Night in Gaza, like its predecessor, is constructed loosely on a journal template, its major chapter divisions dated from 13 to 24 July 2014. Although merely a fraction of the 51 days of Operation Protective Edge, this period saw the slaughter by an Israeli gunboat of four little boys playing football on the beach (we see a photograph of their bodies wrapped in the flags of Fatah, not Hamas), as well as the massacre of 90 Palestinians in the Shujaiya neighborhood.
The many photographs are mostly supplied with indications of the time at which they were taken. Sometimes there are many pages consisting only of photographs with captions (thus Shujaiya is allowed to speak, horrendously, for itself), and sometimes several pages of uninterrupted text.
There are vivid portraits of individuals like Dr. Sobhi Skaik who has led al-Shifa hospital “through four wars” and “is undoubtedly one of the world’s most experienced war surgeons.” Or Nashwa, a 28-year-old student obstetrician who quotes the poet Mahmoud Darwish’s claim that Palestinians “suffer from a chronic illness of hope” and sums up Gaza with the words “hope, steadfast resistance, generosity and kindness.” Or Dr.
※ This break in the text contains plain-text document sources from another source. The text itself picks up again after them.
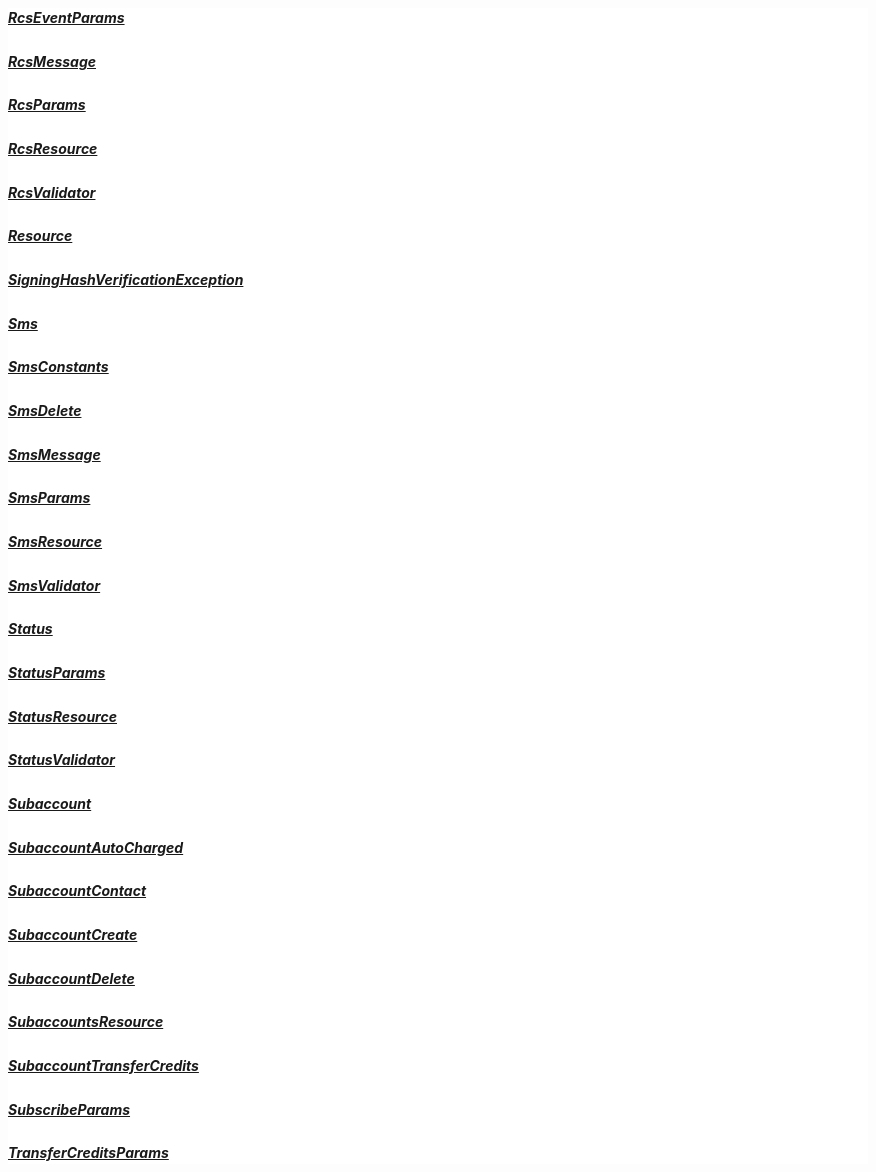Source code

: ##### [RcsEventParams](class-RcsEventParams)

##### [RcsMessage](class-RcsMessage)

##### [RcsParams](class-RcsParams)

##### [RcsResource](class-RcsResource)

##### [RcsValidator](class-RcsValidator)

##### [Resource](class-Resource)

##### [SigningHashVerificationException](class-SigningHashVerificationException)

##### [Sms](class-Sms)

##### [SmsConstants](class-SmsConstants)

##### [SmsDelete](class-SmsDelete)

##### [SmsMessage](class-SmsMessage)

##### [SmsParams](class-SmsParams)

##### [SmsResource](class-SmsResource)

##### [SmsValidator](class-SmsValidator)

##### [Status](class-Status)

##### [StatusParams](class-StatusParams)

##### [StatusResource](class-StatusResource)

##### [StatusValidator](class-StatusValidator)

##### [Subaccount](class-Subaccount)

##### [SubaccountAutoCharged](class-SubaccountAutoCharged)

##### [SubaccountContact](class-SubaccountContact)

##### [SubaccountCreate](class-SubaccountCreate)

##### [SubaccountDelete](class-SubaccountDelete)

##### [SubaccountsResource](class-SubaccountsResource)

##### [SubaccountTransferCredits](class-SubaccountTransferCredits)

##### [SubscribeParams](class-SubscribeParams)

##### [TransferCreditsParams](class-TransferCreditsParams)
Mohammad Abou-Arab, a Palestinian with Norwegian citizenship, “a natural authority figure” who “gives all of himself and his unstoppable work capacity day and night.”
Gilbert’s huge respect and love for these and other colleagues radiates from the pages of his book. But is only one aspect of his admiration for the Palestinian people as a whole, with their “conviction about the deeply just nature of their struggle to regain their own country, their extreme perseverance, and last but not least a combination of humanity, warmth, hospitality and care for others that I had never encountered before.”
There are interludes when he revisits survivors of the 2008-09 massacre whom he treated: Jumana, Samar and Amal, living responses to the inevitable question he finds himself posing: “Has it all been for nothing?”
Finally, there is Gilbert’s self-deprecating tone, his characteristically Scandinavian reserve serving to render all the more powerful those moments when his indignation breaks through: “we have neither the resources nor the right kind of anesthetic for everybody. This is because some people want it to be like this; they want the hospital to be short of everything and want things to hurt. They want you to lose heart and give up your dream of being free.”
One puts down this book feeling that had the Nobel Peace Prize not been irrevocably stained by its repeated conferral on warmongers (Henry Kissinger, Barack Obama, the European Union), one would nominate Mads Gilbert for it. For now, one can only paradoxically hope that he never has to write such a beautiful but scarifying book again.
Raymond Deane is an Irish composer and political activist. His memoir In My Own Light was published in 2014 by Liffey Press.